In “Yoga as Self-Transformation,” Joel Kramer writes, “Being able to do complicated postures doesn’t necessarily mean you know how to do yoga. The essence of yoga is not attainments, but how awarely you work with your limits – wherever and whatever they may be” (p.1). At that time, I was not aware enough to know my limits, nor was I at all interested in honoring them. I stretched for three hours a day. I used weights to hold my legs further down than they wanted to go. I did splits with my foot on a chair. No one past age eight and with a genetic mutation has a body that wants to do an over-split that extreme. All I wanted to do was push, push, push.
My yoga teacher at the time told me that I needed a practice like Yin Yoga to “calm down.” I would sometimes force myself into a yin or a restorative class, but I found them “so boring.” Kramer writes,” I have found there are basically two personality types in yoga. I call them the ‘pushers’ and the ‘sensualists.’ The pushers are more into control and progress – the sensualists into surrender and relaxation“ (p.2).
For me, boredom meant that my body was still, but my mind was going berserk. If both my body and my mind were still, I wouldn’t be “bored” because I would be experiencing bliss, which is decidedly not “boring.” Now, in my quiet little practices, sometimes I find myself thinking that I am “bored,” but if I really examine what is going on, this feeling of boredom occurs on days when my mind is the most restless, because I will just auto-pilot through a practice while my mind is racing a thousand miles an hour. I finish and don’t even feel like I have practiced at all. Unfortunately, this probably still happens more often than not.

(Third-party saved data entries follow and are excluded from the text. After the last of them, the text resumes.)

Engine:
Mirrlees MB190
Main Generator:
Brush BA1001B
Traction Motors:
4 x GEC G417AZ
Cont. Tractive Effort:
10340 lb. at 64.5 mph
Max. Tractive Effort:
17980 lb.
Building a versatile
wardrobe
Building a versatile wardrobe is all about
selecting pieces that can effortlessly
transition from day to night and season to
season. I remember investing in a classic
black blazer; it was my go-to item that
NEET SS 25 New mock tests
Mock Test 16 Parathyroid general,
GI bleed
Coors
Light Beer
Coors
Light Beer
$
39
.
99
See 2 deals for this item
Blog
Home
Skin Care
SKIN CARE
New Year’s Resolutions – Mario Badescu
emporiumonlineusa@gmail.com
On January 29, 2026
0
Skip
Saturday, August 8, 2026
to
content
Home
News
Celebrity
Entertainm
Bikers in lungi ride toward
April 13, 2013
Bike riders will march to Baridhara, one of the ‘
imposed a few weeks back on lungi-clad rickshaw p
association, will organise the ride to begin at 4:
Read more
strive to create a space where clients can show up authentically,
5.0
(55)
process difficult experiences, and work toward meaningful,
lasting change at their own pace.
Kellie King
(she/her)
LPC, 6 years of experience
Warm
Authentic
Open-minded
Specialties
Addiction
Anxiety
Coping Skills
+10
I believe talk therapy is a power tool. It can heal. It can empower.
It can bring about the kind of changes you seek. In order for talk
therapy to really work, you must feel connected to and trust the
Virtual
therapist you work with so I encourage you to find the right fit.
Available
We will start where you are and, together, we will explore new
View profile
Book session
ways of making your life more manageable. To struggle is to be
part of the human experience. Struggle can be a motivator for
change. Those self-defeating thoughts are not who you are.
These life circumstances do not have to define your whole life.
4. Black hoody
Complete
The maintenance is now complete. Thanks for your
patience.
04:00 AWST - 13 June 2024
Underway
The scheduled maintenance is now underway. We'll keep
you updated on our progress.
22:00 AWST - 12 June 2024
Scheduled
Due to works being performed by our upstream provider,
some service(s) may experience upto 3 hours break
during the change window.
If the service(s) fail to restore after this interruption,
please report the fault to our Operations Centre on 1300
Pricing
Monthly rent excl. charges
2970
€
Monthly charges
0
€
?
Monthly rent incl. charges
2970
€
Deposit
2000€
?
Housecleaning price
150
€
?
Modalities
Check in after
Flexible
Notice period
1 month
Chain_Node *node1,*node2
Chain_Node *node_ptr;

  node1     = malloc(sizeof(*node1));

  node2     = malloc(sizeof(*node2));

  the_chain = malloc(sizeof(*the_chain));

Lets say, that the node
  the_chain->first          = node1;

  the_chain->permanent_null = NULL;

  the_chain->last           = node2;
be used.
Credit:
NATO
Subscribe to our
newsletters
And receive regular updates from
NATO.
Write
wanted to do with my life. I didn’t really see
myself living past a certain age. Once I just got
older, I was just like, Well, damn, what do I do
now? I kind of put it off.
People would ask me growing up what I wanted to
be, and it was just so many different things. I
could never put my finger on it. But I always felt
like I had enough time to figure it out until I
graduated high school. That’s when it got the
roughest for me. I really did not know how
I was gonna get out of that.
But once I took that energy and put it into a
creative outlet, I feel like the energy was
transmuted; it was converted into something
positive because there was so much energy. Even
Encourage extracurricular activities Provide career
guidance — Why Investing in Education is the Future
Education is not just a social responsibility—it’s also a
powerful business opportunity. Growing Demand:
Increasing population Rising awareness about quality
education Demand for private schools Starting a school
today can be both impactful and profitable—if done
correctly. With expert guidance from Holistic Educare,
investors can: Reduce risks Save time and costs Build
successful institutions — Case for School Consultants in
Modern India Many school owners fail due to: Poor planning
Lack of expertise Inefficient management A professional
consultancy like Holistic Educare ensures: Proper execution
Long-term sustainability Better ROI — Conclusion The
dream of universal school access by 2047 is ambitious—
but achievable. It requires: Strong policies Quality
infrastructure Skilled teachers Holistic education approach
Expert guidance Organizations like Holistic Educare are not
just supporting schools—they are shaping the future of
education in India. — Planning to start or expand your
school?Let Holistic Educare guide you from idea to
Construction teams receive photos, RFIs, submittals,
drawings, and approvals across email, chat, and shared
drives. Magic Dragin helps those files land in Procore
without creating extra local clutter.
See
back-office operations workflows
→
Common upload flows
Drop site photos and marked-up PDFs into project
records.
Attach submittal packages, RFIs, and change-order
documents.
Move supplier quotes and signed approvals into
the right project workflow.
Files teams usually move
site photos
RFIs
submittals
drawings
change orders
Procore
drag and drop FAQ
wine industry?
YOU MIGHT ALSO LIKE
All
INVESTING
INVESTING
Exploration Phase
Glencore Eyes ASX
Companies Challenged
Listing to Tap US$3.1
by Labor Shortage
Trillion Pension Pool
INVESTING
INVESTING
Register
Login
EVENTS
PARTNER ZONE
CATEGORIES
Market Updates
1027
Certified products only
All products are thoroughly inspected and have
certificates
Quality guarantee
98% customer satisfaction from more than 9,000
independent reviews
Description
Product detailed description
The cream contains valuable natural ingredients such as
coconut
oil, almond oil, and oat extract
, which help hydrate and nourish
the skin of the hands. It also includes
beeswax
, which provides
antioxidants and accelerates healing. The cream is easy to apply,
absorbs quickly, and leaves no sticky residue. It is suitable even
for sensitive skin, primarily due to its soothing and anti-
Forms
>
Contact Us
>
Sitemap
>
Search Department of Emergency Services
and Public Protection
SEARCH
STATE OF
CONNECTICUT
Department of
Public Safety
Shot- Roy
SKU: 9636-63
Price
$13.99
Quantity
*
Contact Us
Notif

Interestingly, before I got rhabdo, I was already in a process of transformation, but I had not surrendered to it. I now believe that rhabdo was God’s way of saving my life. I have come to view this experience in much the way that Ram Dass describes his experience of having a stroke:
“The way I approach what happened is that with the stroke I began a new incarnation. In the last incarnation I was a golfer, a sports car driver, a musician. Now I have given all that up. The psychological suffering only comes if I compare incarnations—if I say, oh, I used to be able to play the cello. So I say my guru has stroked me, to bring me closer to a spiritual domain.” https://tricycle.org/magazine/stroked-guru/
If I had kept going the way that I was, I would have likely ended up injured in a much more severe way. I was often upside-down, 20 feet in the air, having ingested (or at least retained) very little food or water. I took in massive amounts of caffeine to compensate for my lack of hydration and nutrition. My entire way of being was PUSH. Go hard or go home. Ironically, I justified this attitude because I believed I was given the gift of being able to do gymnastics, aerials, and ballet into my late 30’s, so I was just going to push my body until it broke and deal with it then. Well, that’s what happened. But it could have been worse. Much, much, worse.
And now I consider this a gift—this body, as it is, this life, as it is—and I think I was given the whole bag of experiences to wake myself up, and maybe someday, to help others awaken as well. My practice today is filled with gratitude, even when it looks like “just standing there,” or just observing a yoga class, truly delighting in what everyone’s bodies can do and trying to absorb the teaching as best as I can. I have a Teacher, yes, but now I have another teacher, and that is my body. And I am learning from my Teacher that “I love you, I love you, I love you,” is all this body has ever wanted.